Officials lift more Coal Hollow Fire evacuation warnings after helpful rain showers


    SPANISH FORK — Thanks to a brief but helpful break from Utah’s dry summer conditions, firefighters have continued to tighten their control of the Coal Hollow Fire, lifting some closure and evacuation warnings Tuesday morning.

    The fire, which has consumed nearly 30,000 acres, is 47 percent contained as of Tuesday, according to fire officials.

    Officials lifted the closure of Uinta-Wasatch-Cache National Forest and pre-evacuation orders of zones 2 and 15, two large swaths of land north of U.S. 6.

    “The thunderstorms and the moisture that we talked about yesterday, forecasted, did show up last night around 10 o’clock,” said Rob Powell, Coal Hollow operations chief, in a daily video update.

    Officials are attributing some of their progress to brief rain showers that moved into the Great Basin area Monday night. While the precipitation in the area only reached about .29 inches of rainfall, the high relative humidity throughout the day aided their efforts.
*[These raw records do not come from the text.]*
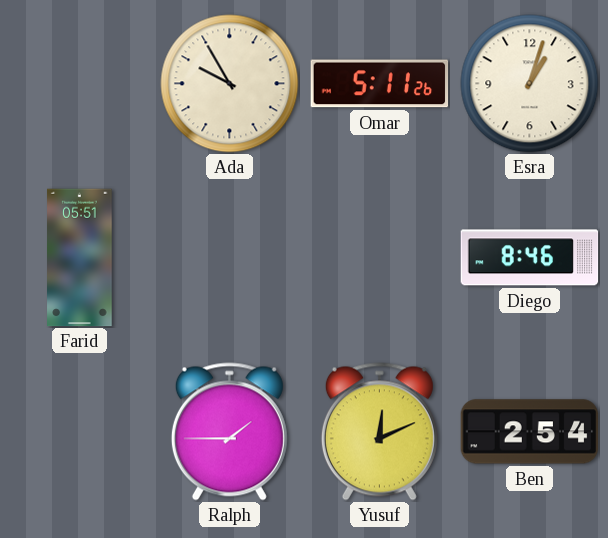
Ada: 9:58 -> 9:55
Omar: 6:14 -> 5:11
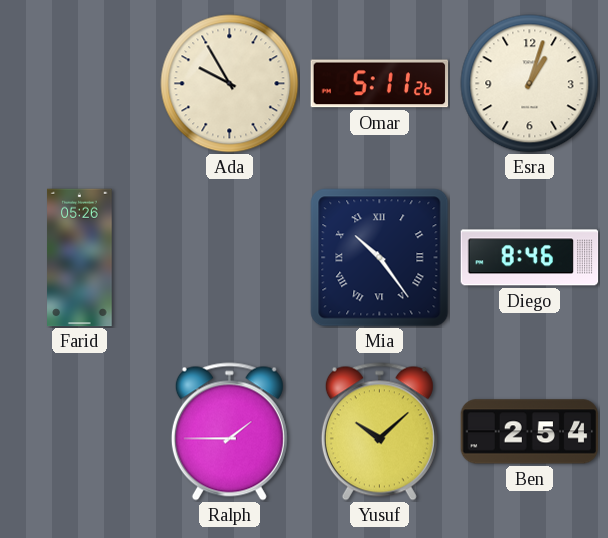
Farid: 05:51 -> 05:26
Mia: none -> 10:24
Yusuf: 12:11 -> 10:08
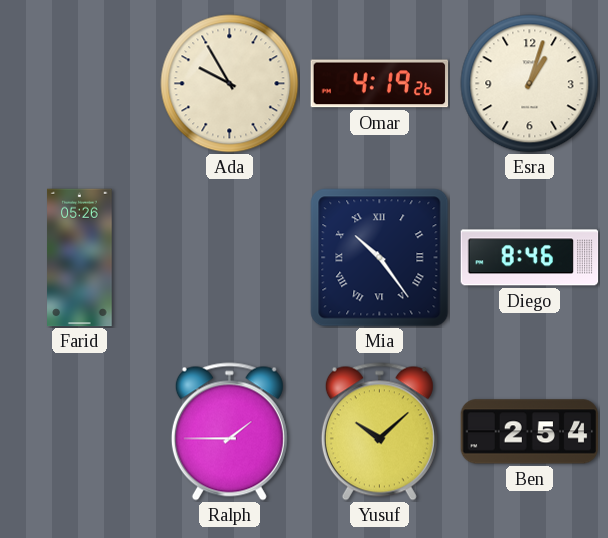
Omar: 5:11 -> 4:19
    “The weather gave us a heck of a benefit here,” Powell said. “Mother Nature is helping us out.”

    On the other side of U.S. 6, evacuation and closure orders remained in effect Tuesday. This includes evacuations and Manti-La Sal National Forest closures south of the highway.

    As a precautionary measure, forest officials said they plan to close more areas on the west side of Lake Fork Road since the fire has made a slow march into that area.
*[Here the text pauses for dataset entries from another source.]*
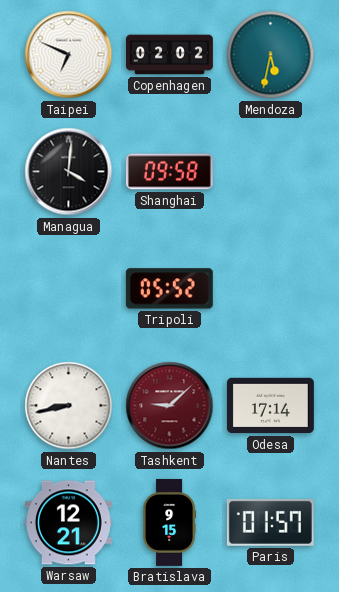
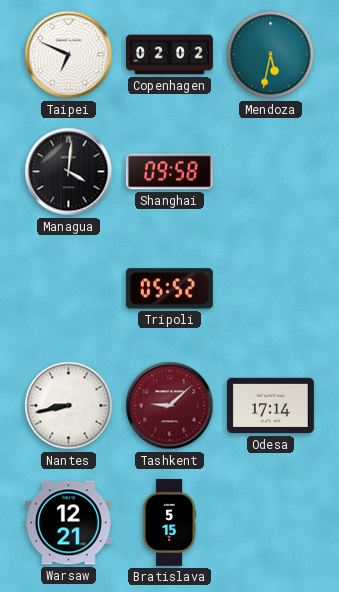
Bratislava: 9:15 -> 5:15
Paris: 01:57 -> none
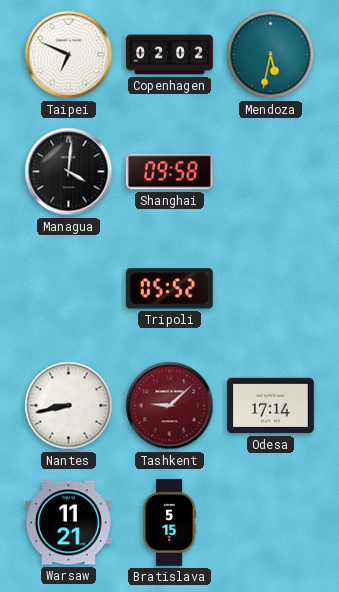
Warsaw: 12:21 -> 11:21
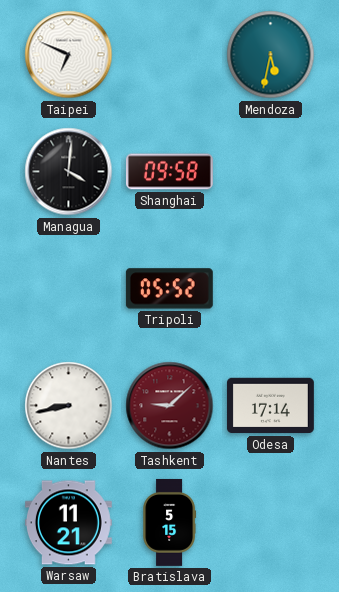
Copenhagen: 02:02 -> none
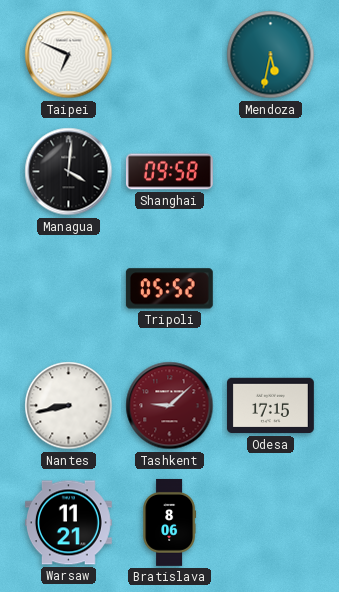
Odesa: 17:14 -> 17:15
Bratislava: 5:15 -> 8:06
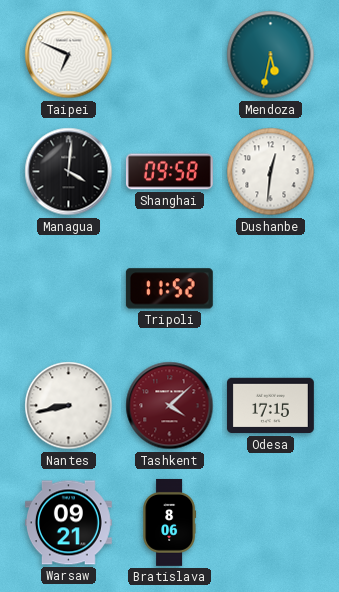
Dushanbe: none -> 12:31
Tripoli: 05:52 -> 11:52
Tashkent: 9:08 -> 4:08
Warsaw: 11:21 -> 09:21
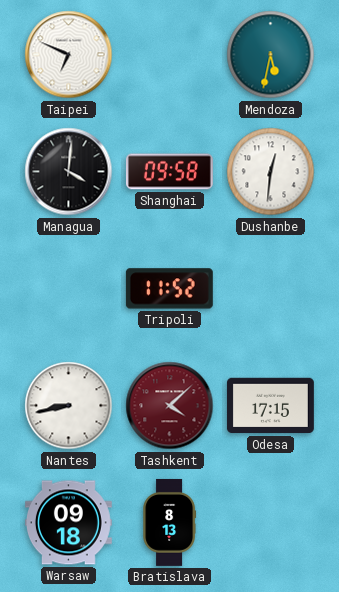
Warsaw: 09:21 -> 09:18
Bratislava: 8:06 -> 8:13
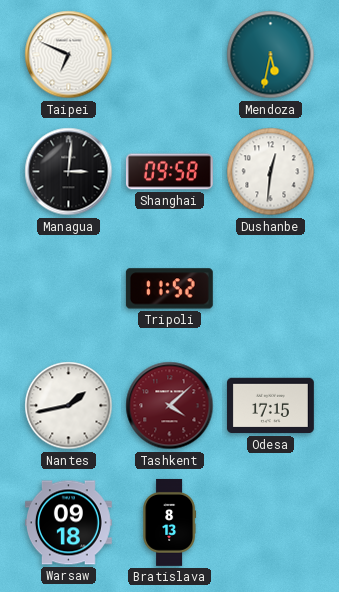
Managua: 4:01 -> 3:01
Nantes: 8:43 -> 1:43
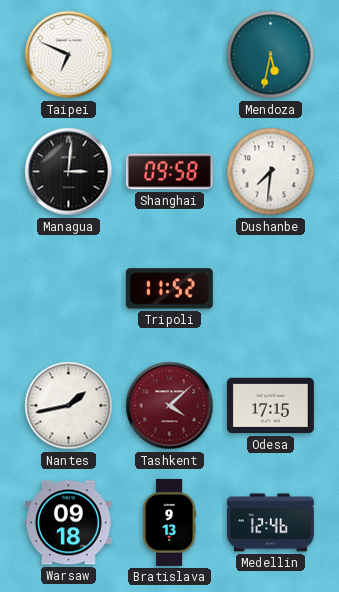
Dushanbe: 12:31 -> 7:31
Bratislava: 8:13 -> 9:13
Medellin: none -> 12:46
    The reprieve from dry conditions is forecasted to continue into Tuesday and Wednesday nights, possibly offering firefighters more opportunity to better their handle on the flames.

    Smoky conditions have also improved thanks to rainfall across the Wasatch Front, and Salt Lake City was expected to have moderate air quality Tuesday and Wednesday.

    The Coal Hollow Fire started in early August from lightning, authorities believe, and estimate it to be fully contained by Sept. 1.

    The resources used to fight the fire, a total of 642 personnel, 33 engines and seven helicopters — to name a few — have cost an estimated $11.6 million.